Plainfield making plans to replace dead ash trees

PLAINFIELD – The village of Plainfield’s public works department is trying to get ahead of other municipalities in replacing trees infested with emerald ash borer beetles.

The village approved Monday a $150,000 order of 500 parkway trees from the Suburban Tree Consortium. Normally, trees are ordered much later in the summer season, according to Public Works Director Allen Persons.

“The earlier you can get authorization in the year the better,” Persons said. “If you wait too long in the season, you’re competing with the other communities for the best trees out there.”

The village has previously purchased trees from the consortium, which works with tree nurseries to provide low rates for high-quality trees to participating members.

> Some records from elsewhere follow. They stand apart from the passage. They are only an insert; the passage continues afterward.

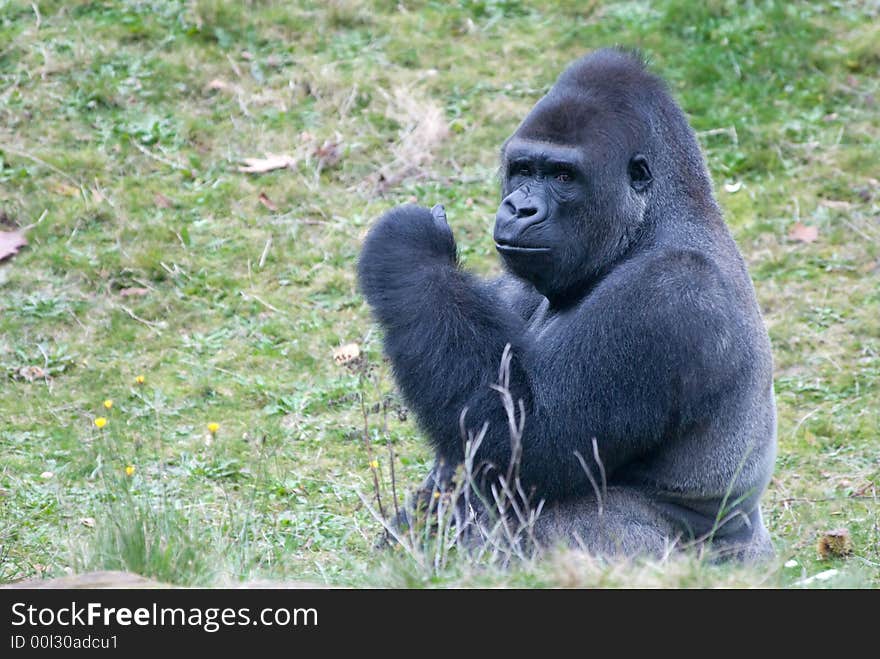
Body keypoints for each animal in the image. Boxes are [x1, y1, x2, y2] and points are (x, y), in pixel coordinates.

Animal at [358, 49, 776, 560]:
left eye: (562, 175)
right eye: (522, 170)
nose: (520, 209)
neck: (648, 225)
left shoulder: (670, 292)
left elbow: (528, 443)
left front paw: (406, 247)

The consortium mostly includes other western suburbs. Plainfield and New Lenox are the only municipalities from Will County participating in it.

After the village makes an order, employees then head to nurseries and pick out trees. The trees are reserved for when the village is ready to plant them.

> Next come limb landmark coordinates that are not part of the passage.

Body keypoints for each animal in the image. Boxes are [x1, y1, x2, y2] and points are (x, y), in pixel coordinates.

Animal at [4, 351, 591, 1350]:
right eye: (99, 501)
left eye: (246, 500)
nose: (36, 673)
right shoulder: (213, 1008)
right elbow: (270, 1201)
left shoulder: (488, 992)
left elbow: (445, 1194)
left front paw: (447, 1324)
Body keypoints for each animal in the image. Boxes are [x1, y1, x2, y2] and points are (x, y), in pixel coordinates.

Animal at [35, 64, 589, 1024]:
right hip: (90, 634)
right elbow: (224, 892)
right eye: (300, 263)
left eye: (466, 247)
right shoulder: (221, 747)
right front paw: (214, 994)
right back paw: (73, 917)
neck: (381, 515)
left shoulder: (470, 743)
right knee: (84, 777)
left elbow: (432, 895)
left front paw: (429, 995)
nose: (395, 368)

The number of ash trees in Plainfield has fallen from 5,322 in 2010 to an estimated 2,365 by the end of 2014.

The threat of the emerald ash borer beetle has quickly spread throughout the Chicago and Joliet areas.

Multiple communities are removing thousands of ash trees each year, including Joliet, Plainfield, Lockport, Channahon, Bolingbrook and Lemont.

Plainfield has seen an exponential rise in trees infested and removed the past four years. In 2011, 112 trees were removed, according to data collected by the village.

That number ballooned to 387 trees in 2012, 1,008 trees in 2013 and an estimated 1,450 trees at the end of 2014. By then, the village will have planted about 1,700 replacement trees.

The village removes ash trees that are at least 50 percent dead. The dead tree’s branches can become brittle and fall when coated with ice in the winter, presenting a safety hazard to people walking nearby.

“In the past when we first started, removals were done in winter time,” Persons said. “But now it’s so evident and so prominent, we take trees down all year-round.”

Some trees are so big and old that the village does not have the right equipment to cut them down. So the Village Board also approved contractual services with Arbor Tek Inc. to cut down those trees at a cost not to exceed $100,000.

Persons said the village will cut down about 400 more ash trees this year while Arbor Tek will cut down 200 larger trees.